El ELS ha montado una operación de represalia la noche de la matanza de Nasihine. Pero tienen cuidado de no atacar más que objetivos militares: las barreras que han facilitado la huida de los asesinos y un edificio de las fuerzas de seguridad militar. Tanto los oficiales del ELS como los militantes se preocupan todo lo posible por evitar que la revolución adopte una deriva sectaria. “Somos conscientes de que el régimen juega la baza del enfrentamiento religioso”, me explica Muhannad al-Oumar, uno de los dirigentes del Consejo militar de Baba Amro. “Desde luego, si la lucha se prolonga, es probable que nos encaminemos hacia un conflicto sectario, porque la comunidad alauí apoya de forma inequívoca al régimen. Pese a ello, si el régimen cae, no habrá represalias. Se juzgará a quienes hayan matado, pero la comunidad alauí tendrá su participación, como todos los sirios. No podemos borrarlos. Forman parte de la sociedad siria, como nosotros”.

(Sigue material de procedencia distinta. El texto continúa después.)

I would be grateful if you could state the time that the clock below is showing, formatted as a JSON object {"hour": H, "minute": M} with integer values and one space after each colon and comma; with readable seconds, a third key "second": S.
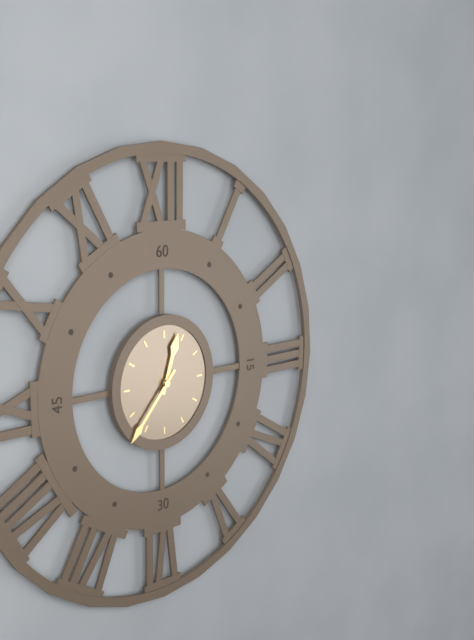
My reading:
{"hour": 12, "minute": 37}
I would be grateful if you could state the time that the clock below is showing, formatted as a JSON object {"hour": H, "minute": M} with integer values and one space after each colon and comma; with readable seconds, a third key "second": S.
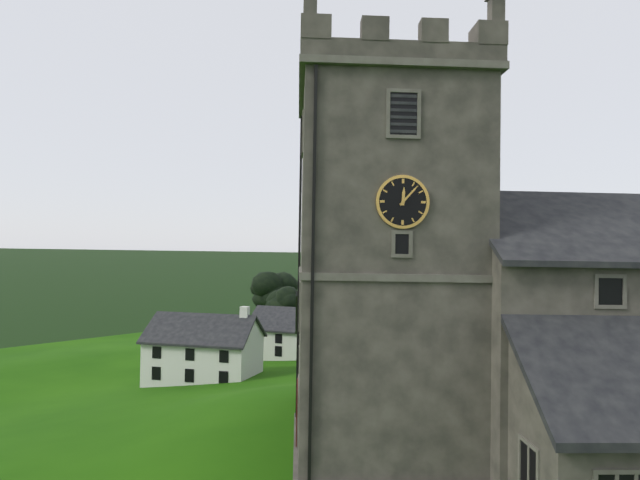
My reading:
{"hour": 12, "minute": 7}
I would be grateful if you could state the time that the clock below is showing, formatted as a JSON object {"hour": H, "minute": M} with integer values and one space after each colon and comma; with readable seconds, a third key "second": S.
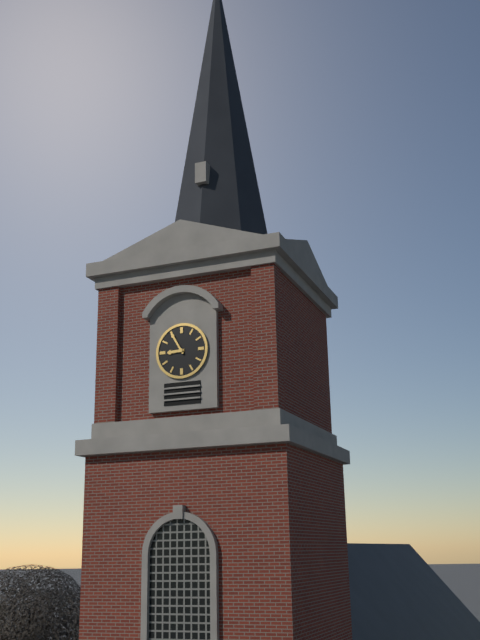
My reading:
{"hour": 8, "minute": 55}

Nadie niega que ha habido civiles alauíes que han sufrido secuestros —a menudo, para utilizarlos como moneda de cambio— o han muerto asesinados. Los militantes con los que me he entrevistado rechazan la responsabilidad de lo que hacen los grupúsculos incontrolados, en especial las familias beduinas, una comunidad con una fuerte tradición de venganza de sangre; a pesar de todos los intentos de mediación, ni el ELS ni los activistas civiles consiguen impedir que los beduinos se venguen en alauíes inocentes, sobre todo cuando han matado o violado a sus mujeres e hijos. El régimen, por supuesto, se aprovecha de esos actos injustos para calificar a sus adversarios de terroristas. Sin embargo, me parece que existe una gran diferencia entre una política sistemática, la del régimen, que fomenta el enfrentamiento étnico y provoca matanzas religiosas, y la impotencia de unas autoridades embrionarias y presionadas, que no consiguen controlar a los elementos más extremistas de su bando.

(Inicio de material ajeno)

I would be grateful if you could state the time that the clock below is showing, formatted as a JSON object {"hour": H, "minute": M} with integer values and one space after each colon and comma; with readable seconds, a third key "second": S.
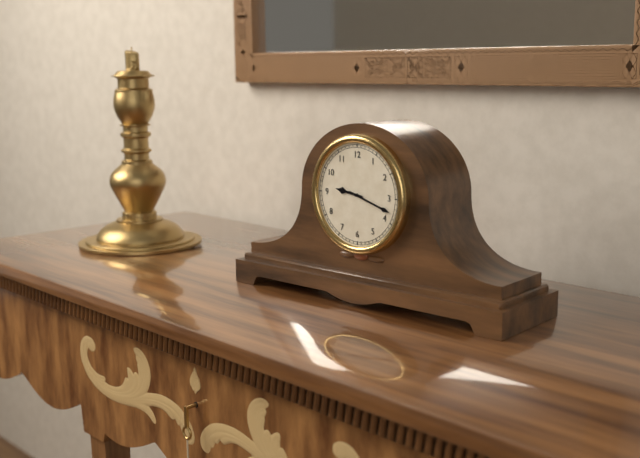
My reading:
{"hour": 9, "minute": 18}
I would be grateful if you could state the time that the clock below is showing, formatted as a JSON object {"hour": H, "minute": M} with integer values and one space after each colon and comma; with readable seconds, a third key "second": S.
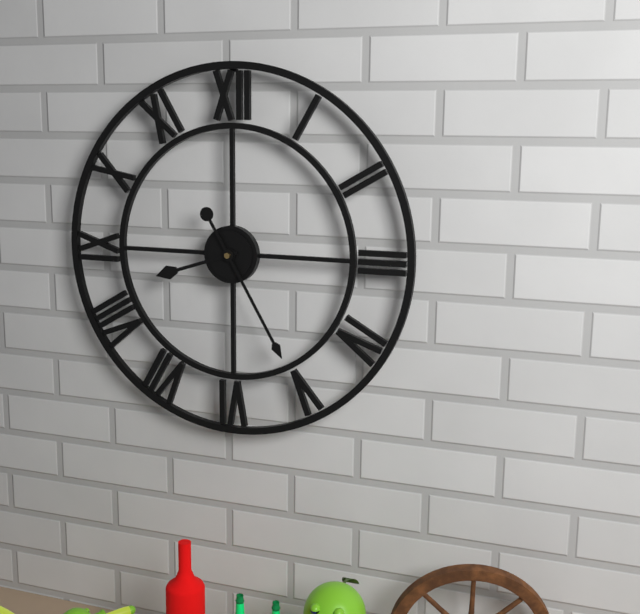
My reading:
{"hour": 8, "minute": 25}
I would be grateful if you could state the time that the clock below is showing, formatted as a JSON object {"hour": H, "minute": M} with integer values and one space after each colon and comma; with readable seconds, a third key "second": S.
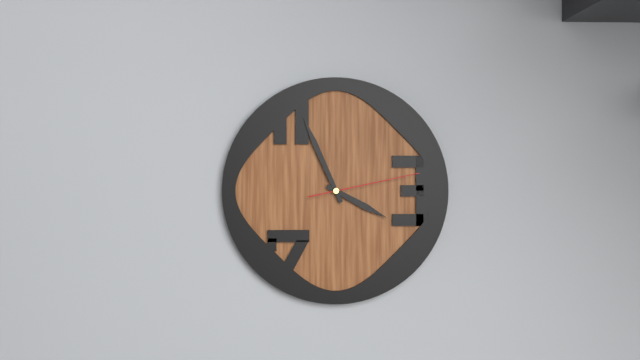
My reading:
{"hour": 3, "minute": 56, "second": 13}
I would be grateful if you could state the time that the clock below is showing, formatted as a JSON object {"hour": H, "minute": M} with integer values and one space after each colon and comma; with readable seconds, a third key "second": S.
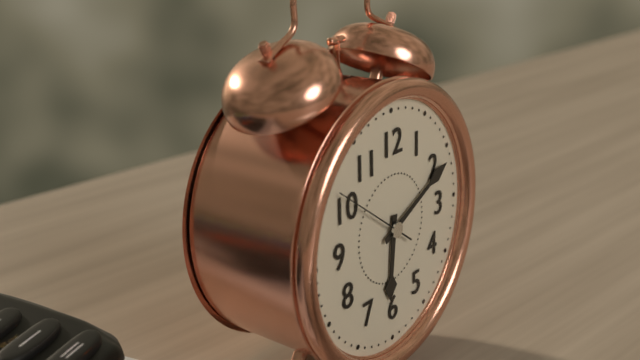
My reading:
{"hour": 6, "minute": 11, "second": 51}
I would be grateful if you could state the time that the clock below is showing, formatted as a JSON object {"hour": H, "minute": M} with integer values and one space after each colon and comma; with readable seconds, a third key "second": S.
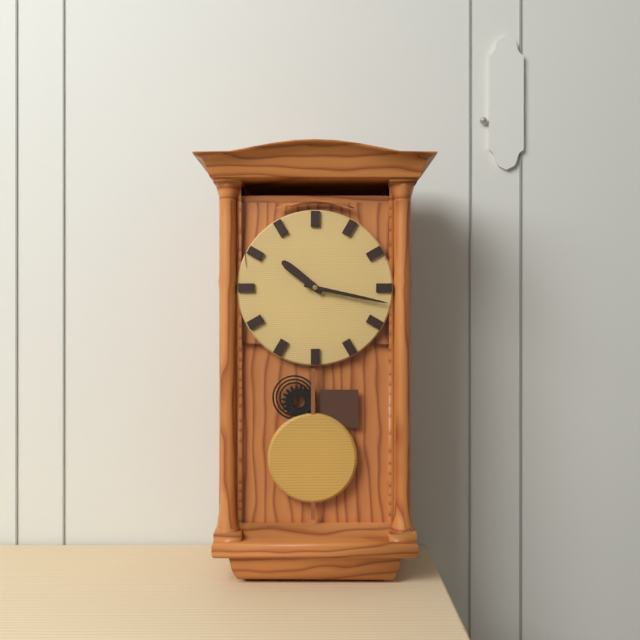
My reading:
{"hour": 10, "minute": 17}
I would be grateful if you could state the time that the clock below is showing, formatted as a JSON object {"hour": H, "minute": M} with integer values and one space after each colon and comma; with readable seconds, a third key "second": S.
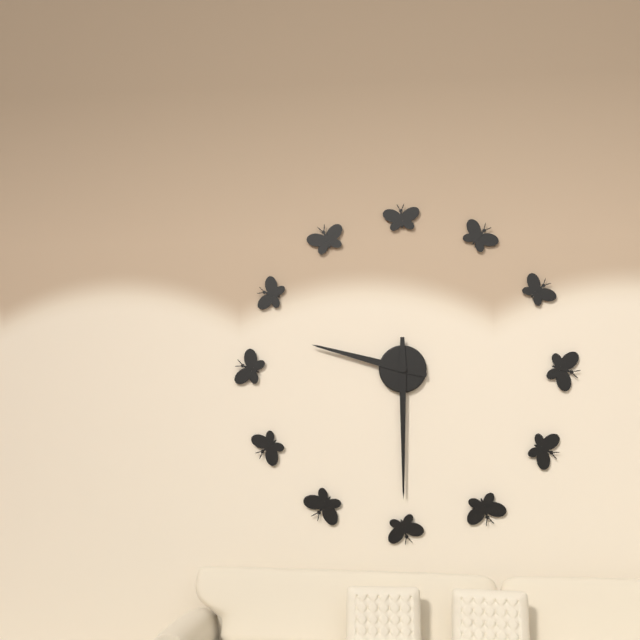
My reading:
{"hour": 9, "minute": 30}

En Bayarda, poco después de la muerte de Taha, conozco a un cineasta de Damasco. “Aquí existe un enfrentamiento religioso, es innegable”, reconoce. “En los dos bandos se habla de limpieza étnica. Pero es algo exclusivo de Homs, no lo hay en otros lugares. Yo soy laico. Debo estar aquí; si no, esto se convierte en una guerra sectaria. Si las cosas evolucionan en el buen sentido en otras partes, si prevalece una versión más positiva de la revolución, entonces se podrá contener Homs”. Una apuesta que no está todavía ganada, ni mucho menos. Desde que salí del país, el 2 de febrero, Homs ha sufrido bombardeos diarios masivos que ya han causado más de 718 muertes, según un recuento individual de la Oficina siria de Derechos Humanos. Las comunicaciones están cortadas casi por completo, se ha acabado el pan, los centros de salud están desbordados por la cantidad de heridos. Occidente y la Liga Árabe, impotentes frente al veto de rusos y chinos, hablan de cascos azules, de corredores humanitarios. Todo esto me trae malos recuerdos. Entre 1993 y 1995, cuando estaba en Bosnia, murieron más de 80.000 personas ante la mirada de los periodistas, los trabajadores humanitarios y el mundo entero, así como de los cascos azules, cuyas órdenes no les permitían disparar más que a los perros rabiosos. Si no tenemos nada mejor que proponer a los sirios, más vale que los abandonemos a su suerte. Por lo menos sería más honrado.

Novelista franco-estadounidense, autor de Las benévolas. El autor viajó al corazón del conflicto sirio. De esa experiencia resultaron una serie de cinco artículos publicados en coordinación con el diario francés Le Monde.